Eingelegter Rotkohl

Roh eingelegter Rotkohl

Rotkohl in Agrodolce ist die schnellere Alternative zu Sauerkraut und die interessantere Alternative zu Krautsalat.

Von Juri Gottschall

Rotkohl ist ein fantastisches Gemüse, keine Frage. In der deutschen Feiertagsküche wird das Kraut traditionell als Beilage zu Fleisch serviert, lange eingekocht mit Zucker und Marmelade, Äpfeln, Nelken und Schmalz. Fein geraspelt ist Rotkohl aber auch im Rohzustand eine Freude. Und fermentiert ist das Gemüse eine schöne Alternative zu Sauerkraut. Allerdings braucht man für die Fermentation viel Zeit.
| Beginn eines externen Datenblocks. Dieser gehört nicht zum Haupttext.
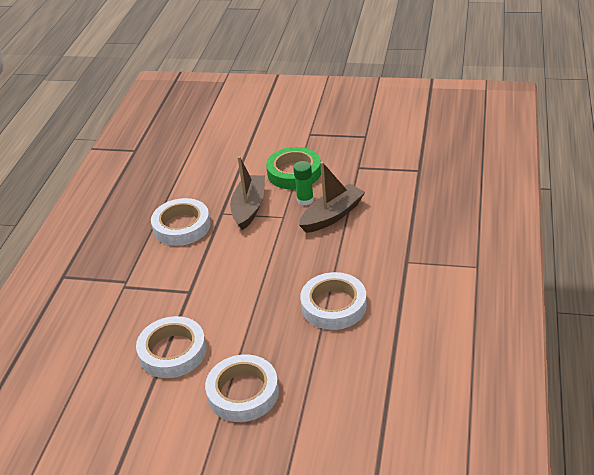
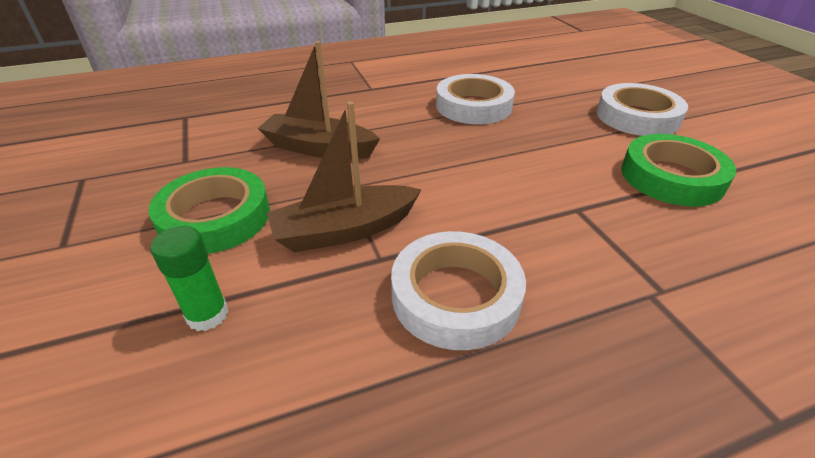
camera: 125 degrees left, 0 degrees up
white tape [136,316,207,378] -> green tape [621,134,736,206]
green glue stick [293,161,314,205] -> green glue stick moved to [150,226,229,331]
Eine schnellere und nicht minder schmackhafte Variante lässt sich in wenigen Stunden zubereiten: roh eingelegter Rotkohl. Die eigentliche Zubereitung nimmt dabei nur wenige Minuten in Anspruch. Behilflich ist uns dabei die Agrodolce.
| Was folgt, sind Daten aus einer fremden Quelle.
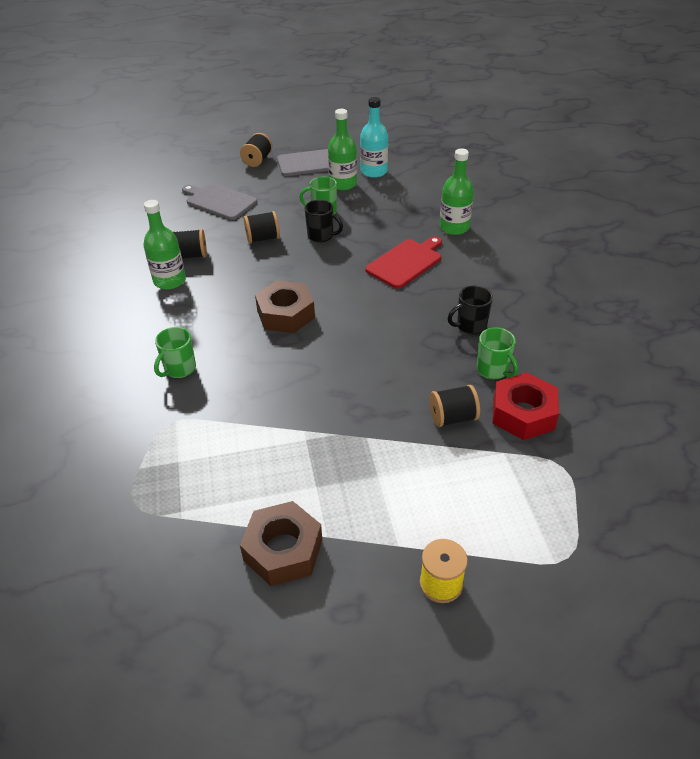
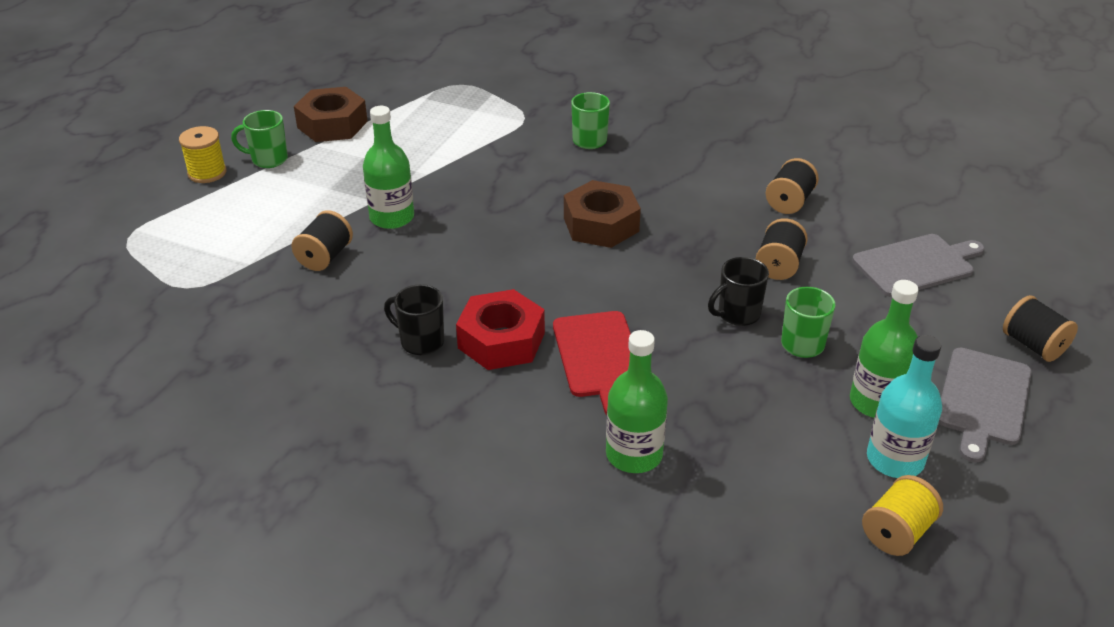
camera: 125 degrees right, 5 degrees down
green bottle [143,200,186,289] -> green bottle moved to [363,106,414,229]
black mug [448,285,493,335] -> black mug turned 75 degrees counterclockwise [384,284,444,355]
green mug [477,327,518,379] -> green mug moved to [231,110,288,168]
red nut [493,372,559,440] -> red nut moved to [456,289,545,370]
none -> yellow spool [862,475,943,556]

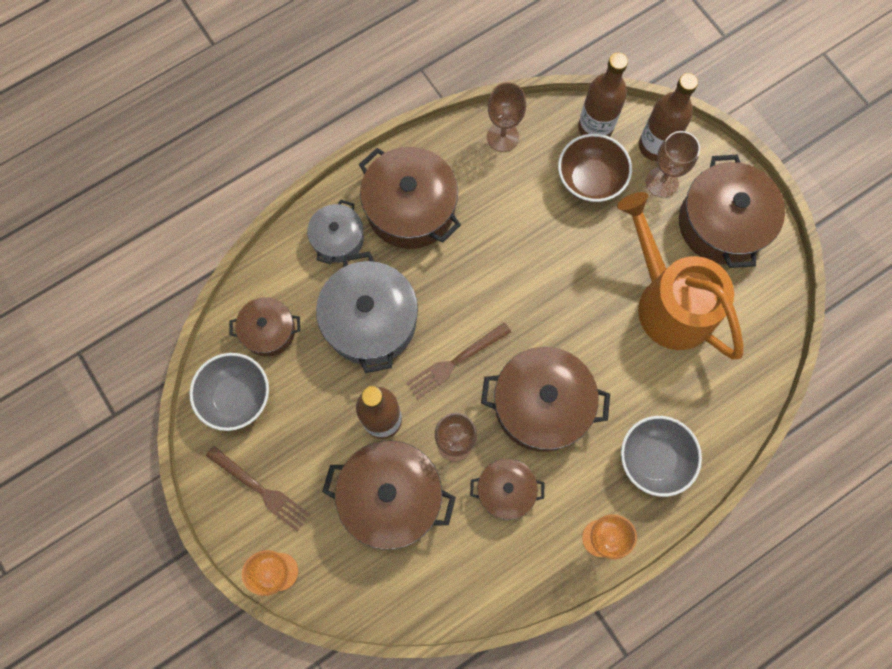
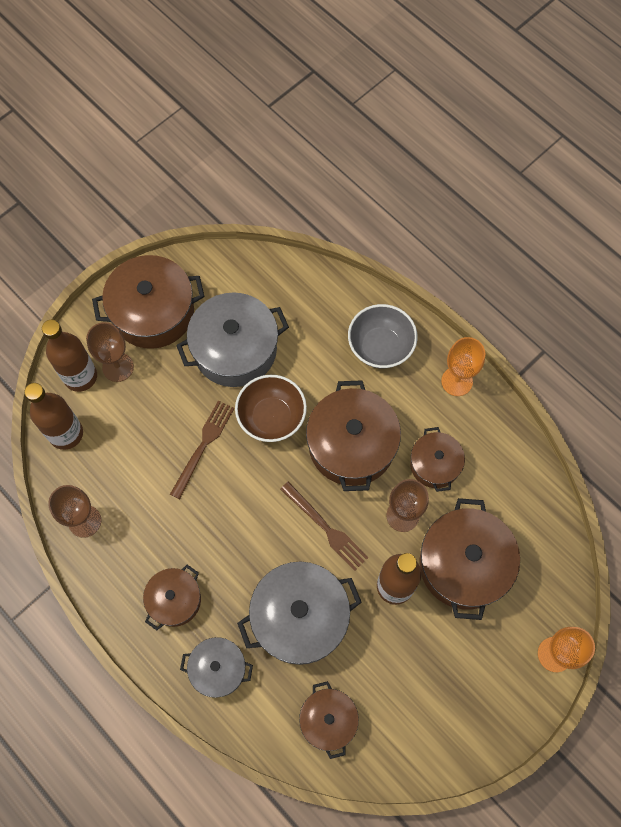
camera: 100 degrees left, 5 degrees down
grey bowl [189,353,269,431] -> none
brown fork [206,446,310,531] -> brown fork moved to [170,401,234,499]
brown pot [359,147,461,249] -> brown pot [143,565,201,630], size x0.58
brown bowl [558,134,632,203] -> brown bowl moved to [235,375,307,442]
orange watering can [617,192,743,359] -> grey pot [176,292,289,387]

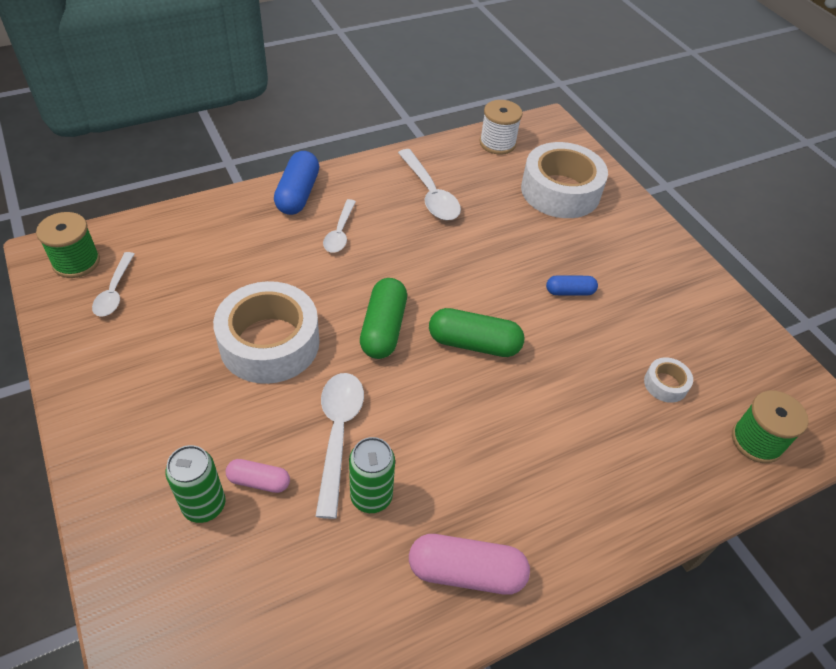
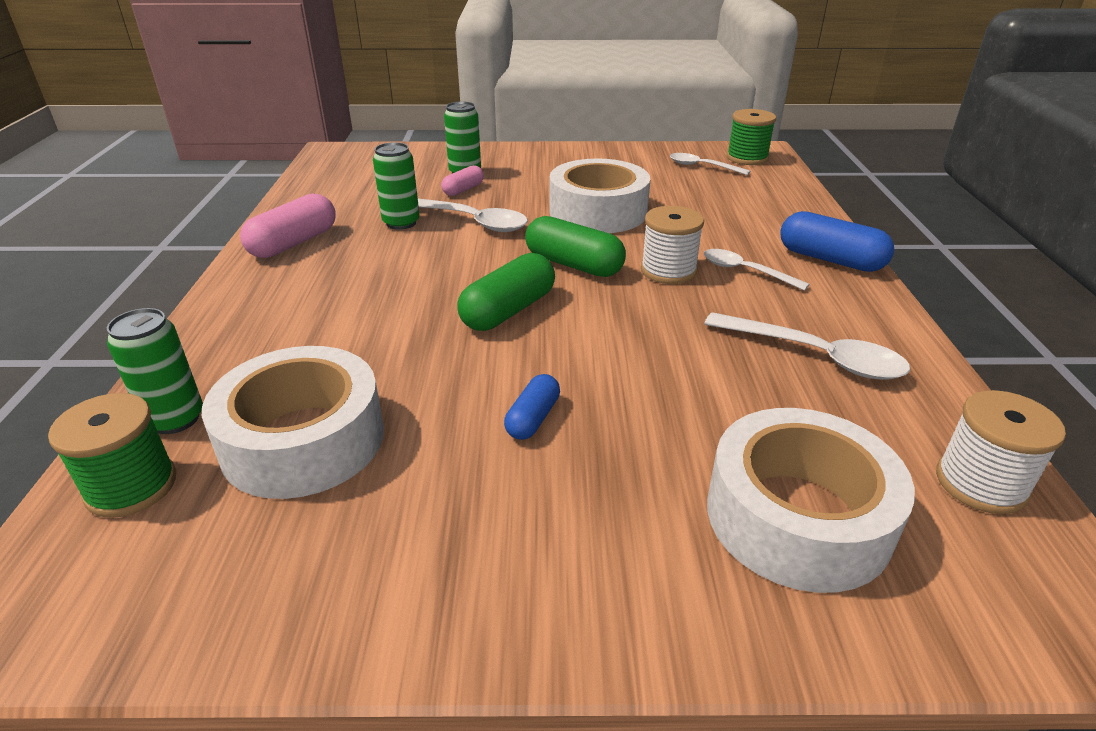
camera: 120 degrees right, 15 degrees down
white spoon [398,149,461,220] -> white spoon turned 150 degrees counterclockwise [704,312,910,380]
white tape [644,357,693,403] -> white tape [202,346,384,499], size x2.29
none -> green can [107,308,203,434]
none -> white spool [641,206,704,284]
Eine gute Agrodolce macht aus jedem Gemüse im Glas eine Delikatesse

Agrodolce, das süß-saure Gemisch aus Wasser, Essig und Zucker, ist immer zur Stelle, wenn Gemüse im Glas richtig gut und ausgewogen schmecken soll. Bestes Beispiel dafür? Die Gardiniera.
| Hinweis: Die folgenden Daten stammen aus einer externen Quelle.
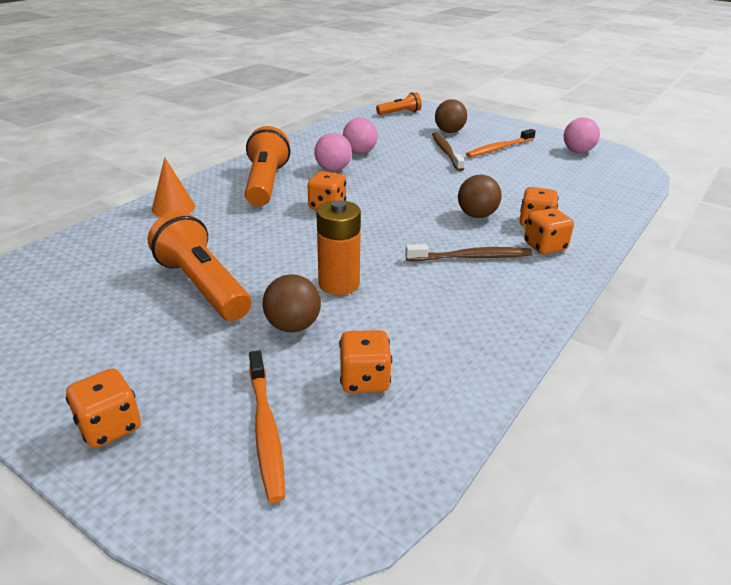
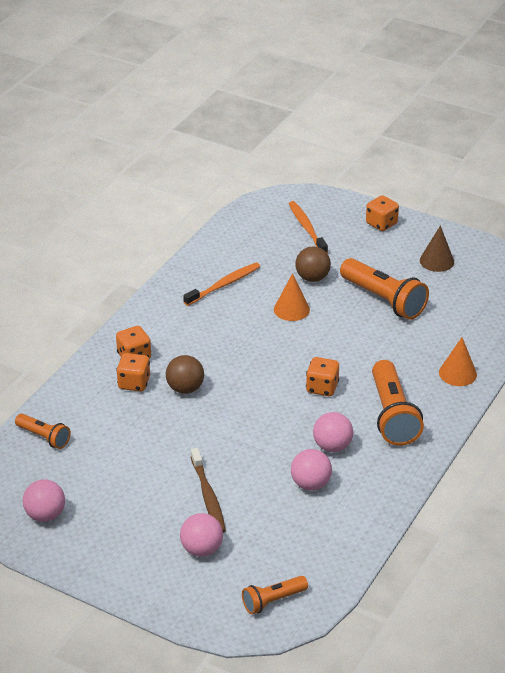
camera: 175 degrees right, 5 degrees up
orange battery [316,200,361,295] -> orange cone [274,273,310,321]
orange dice [339,330,392,393] -> none
brown toothbrush [405,244,533,261] -> none
brown ball [435,99,467,133] -> pink ball [180,513,223,557]
orange toothbrush [466,129,536,157] -> orange toothbrush moved to [183,262,260,306]
none -> orange flashlight [15,414,71,449]
none -> brown cone [420,225,454,272]

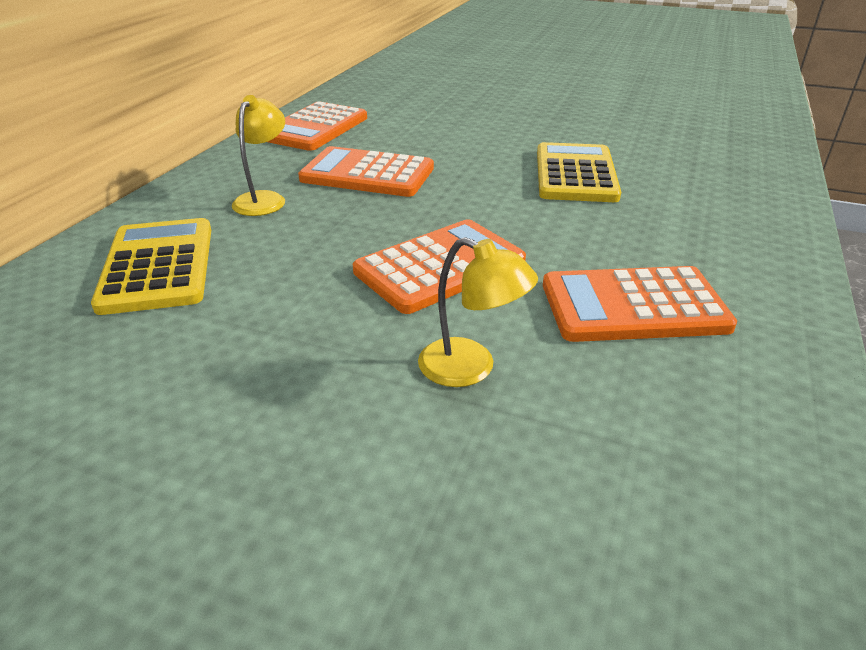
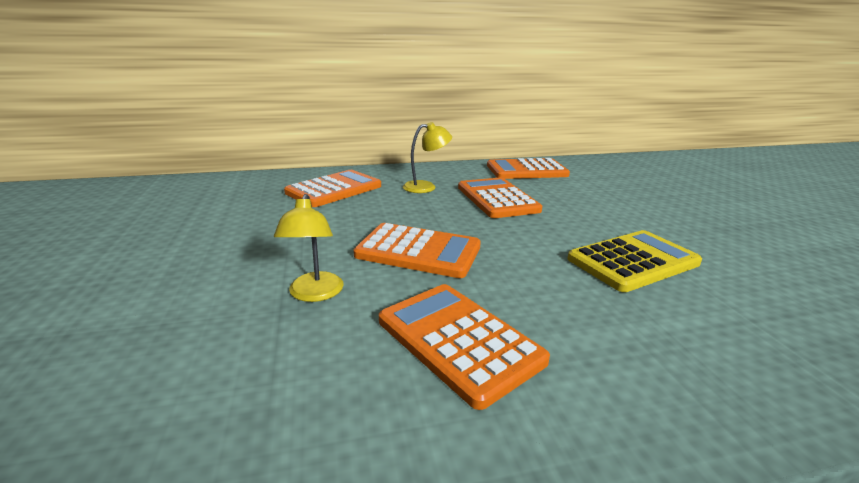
camera: 55 degrees right, 10 degrees down
yellow calculator [91,218,211,315] -> orange calculator [284,170,381,207]

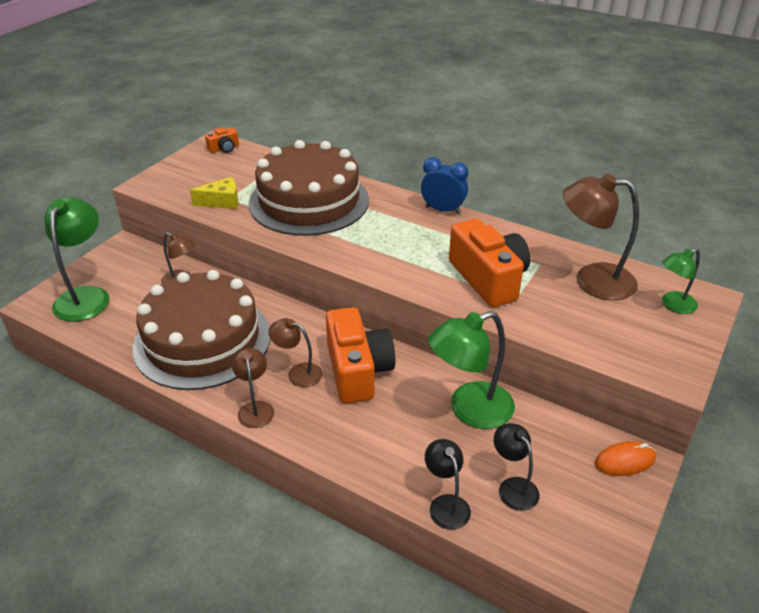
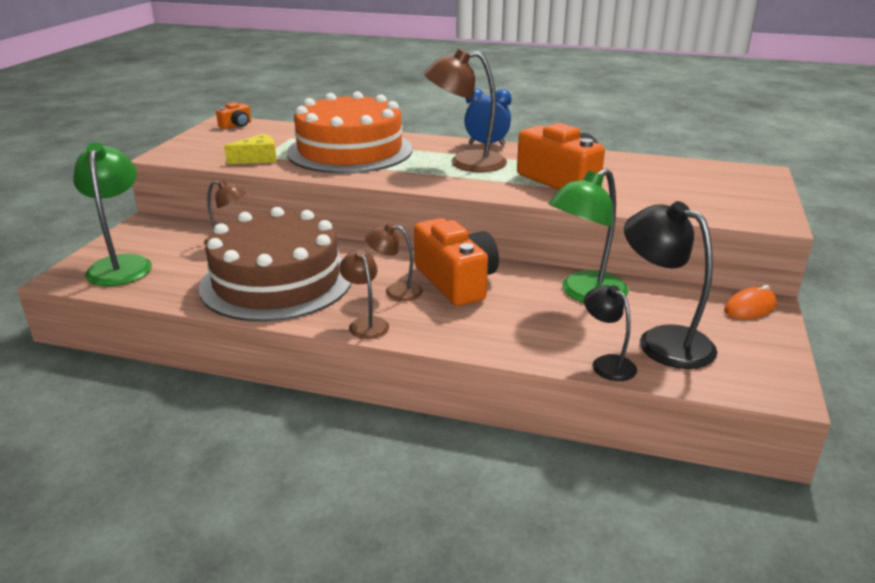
camera: 15 degrees left, 10 degrees down
brown cake [249,140,369,236] -> orange cake [287,91,412,173]
black lamp [494,423,539,511] -> black lamp [624,201,717,369], size x1.77
brown lamp [563,174,639,300] -> brown lamp moved to [424,48,507,172]
green lamp [662,248,700,314] -> none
Mit etwas Knoblauch, Wacholderbeeren und Senfsaat angereichert macht eine Agrodolce auch roh eingelegten Rotkohl zu einem manifesten Salat.

Einen kleinen (oder großen, aber für zwei große Gläser reicht ein kleiner) Kopf Rotkohl (oder Blaukraut, für die Bayern) in feine Streifen und kleine Stücke schneiden. Sie sollten möglichst gleichmäßig dünn geschnitten sein. Die feinen rohen Rotkohl-Streifen nun zusammen mit ein bis zwei zerdrückten Knoblauchzehen und den anderen Gewürzen möglichst dicht in ein Glas schichten.

Parallel dazu Wasser und Weinessig zu gleichen Teilen aufkochen, etwa ein Drittel Zucker dazugeben und mit etwas Pfeffer und Salz abschmecken. Ich habe für meine zwei großen Gläser roh eingelegten Rotkohls je 300 ml Wasser und Rotweinessig mit 100 g Zucker aufgelöst.

Wichtig für das Gelingen eines hervorragenden roh eingelegten Rotkohls ist ein guter Rotweinessig

Wie immer gilt auch hier: Rotweinessig ist nicht gleich Rotweinessig. Man sollte unbedingt auf ein Produkt zurückgreifen, das nicht aus den billigsten Weinresten, sondern aus einem Wein gemacht ist, den man  zumindest trinken könnte. Eine Empfehlung sind hier zum Beispiel die hervorragenden Essig-Varianten von Mengazzoli, die man auch in Deutschland manchmal in Bioläden bekommt.

Den Sud für den Rotkohl nun kochend heiß in die Gläser füllen. Deckel drauf und stehen lassen. Der roh eingelegte Rotkohl verfärbt sich in der sauren Flüssigkeit, bleibt aber dennoch knackig mit Struktur.

Mindestens zwei Stunden durchziehen lassen. Im Kühlschrank hält sich der Rotkohl zugedeckt einige Tage und wird dabei immer besser. Zum Beispiel auf dem Brot, im Salat oder einfach als Vorspeise.